++++ Data in this exercise ++++

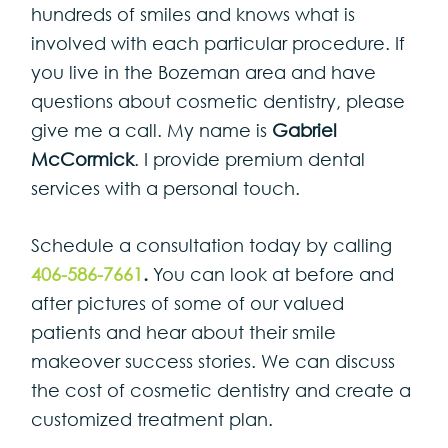
hundreds of smiles and knows what is
involved with each particular procedure. If
you live in the Bozeman area and have
questions about cosmetic dentistry, please
give me a call. My name is
Gabriel
McCormick
. I provide premium dental
services with a personal touch.
Schedule a consultation today by calling
406-586-7661
.
You can look at before and
after pictures of some of our valued
patients and hear about their smile
makeover success stories. We can discuss
the cost of cosmetic dentistry and create a
customized treatment plan.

++++

Look above for the line containing "after pictures of some of our valued", then transcribe it and all lines after it through the last, exactly and with nothing else.

after pictures of some of our valued
patients and hear about their smile
makeover success stories. We can discuss
the cost of cosmetic dentistry and create a
customized treatment plan.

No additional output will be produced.